TO DO: Reproduce the items' text word for word, starting at the line that contains "National Thoroughbred" and stopping after the line that contains "stra que, en las [...]". Leave the pictures out of your copy.

RECORDS FOR THIS EXERCISE:
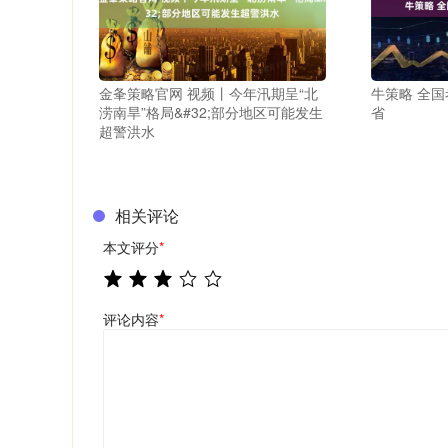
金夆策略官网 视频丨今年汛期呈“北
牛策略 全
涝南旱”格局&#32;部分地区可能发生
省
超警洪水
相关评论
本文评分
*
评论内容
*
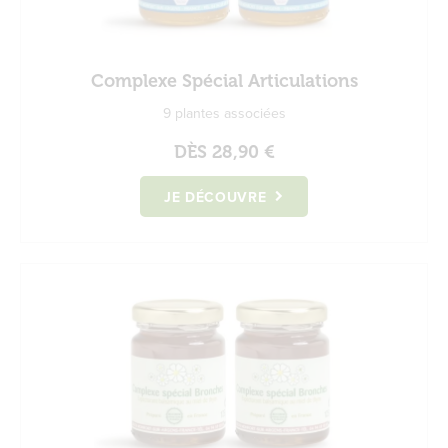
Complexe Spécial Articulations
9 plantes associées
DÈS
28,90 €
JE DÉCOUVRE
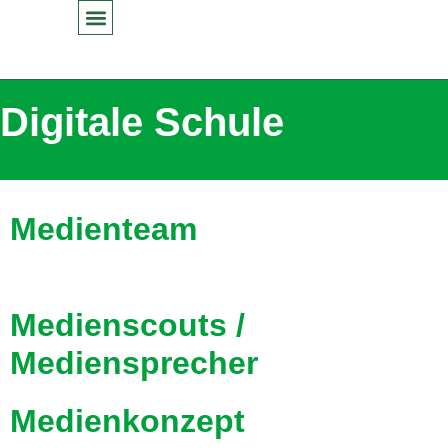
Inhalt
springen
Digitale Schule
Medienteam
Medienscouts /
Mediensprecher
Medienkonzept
---
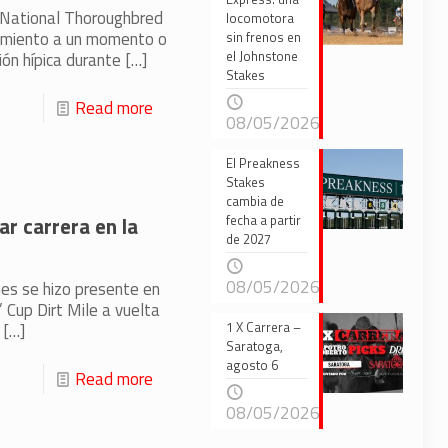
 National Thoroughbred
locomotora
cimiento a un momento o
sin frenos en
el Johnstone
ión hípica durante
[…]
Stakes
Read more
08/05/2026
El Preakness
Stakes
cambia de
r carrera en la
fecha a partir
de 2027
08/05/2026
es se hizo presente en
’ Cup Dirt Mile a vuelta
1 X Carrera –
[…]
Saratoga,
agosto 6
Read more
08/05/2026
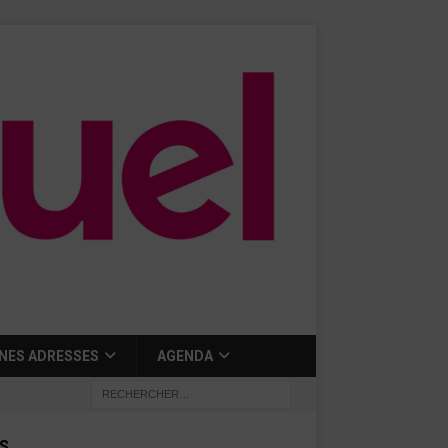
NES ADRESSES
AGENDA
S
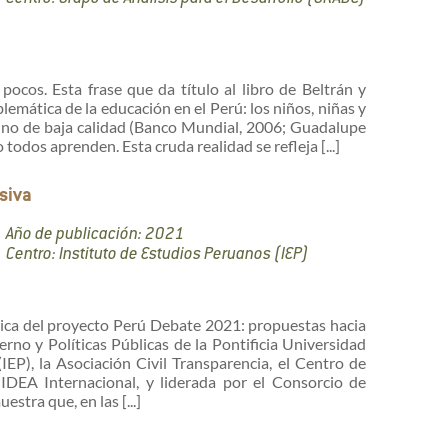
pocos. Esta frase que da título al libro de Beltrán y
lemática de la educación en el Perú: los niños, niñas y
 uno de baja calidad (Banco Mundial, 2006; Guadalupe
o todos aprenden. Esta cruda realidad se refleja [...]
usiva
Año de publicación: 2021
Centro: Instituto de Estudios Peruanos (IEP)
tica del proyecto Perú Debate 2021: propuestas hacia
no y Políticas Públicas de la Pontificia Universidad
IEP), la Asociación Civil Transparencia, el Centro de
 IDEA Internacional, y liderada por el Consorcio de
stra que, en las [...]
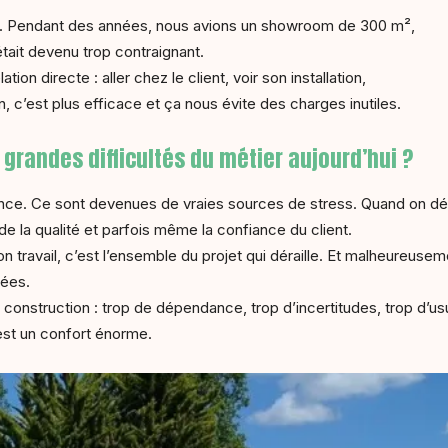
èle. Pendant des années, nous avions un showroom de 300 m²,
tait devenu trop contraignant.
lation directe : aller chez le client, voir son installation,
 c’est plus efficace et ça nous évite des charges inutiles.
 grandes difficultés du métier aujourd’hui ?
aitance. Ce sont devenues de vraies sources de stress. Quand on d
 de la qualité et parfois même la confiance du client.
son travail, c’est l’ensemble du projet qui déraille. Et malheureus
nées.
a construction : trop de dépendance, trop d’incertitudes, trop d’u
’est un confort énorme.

RESPONSE FOR THIS EXERCISE:
 National Thoroughbred
locomotora
cimiento a un momento o
sin frenos en
el Johnstone
ión hípica durante
[…]
Stakes
Read more
08/05/2026
El Preakness
Stakes
cambia de
r carrera en la
fecha a partir
de 2027
08/05/2026
es se hizo presente en
’ Cup Dirt Mile a vuelta
1 X Carrera –
[…]
Saratoga,
agosto 6
Read more
08/05/2026
NES ADRESSES
AGENDA
S
pocos. Esta frase que da título al libro de Beltrán y
lemática de la educación en el Perú: los niños, niñas y
 uno de baja calidad (Banco Mundial, 2006; Guadalupe
o todos aprenden. Esta cruda realidad se refleja [...]
usiva
Año de publicación: 2021
Centro: Instituto de Estudios Peruanos (IEP)
tica del proyecto Perú Debate 2021: propuestas hacia
no y Políticas Públicas de la Pontificia Universidad
IEP), la Asociación Civil Transparencia, el Centro de
 IDEA Internacional, y liderada por el Consorcio de
stra que, en las [...]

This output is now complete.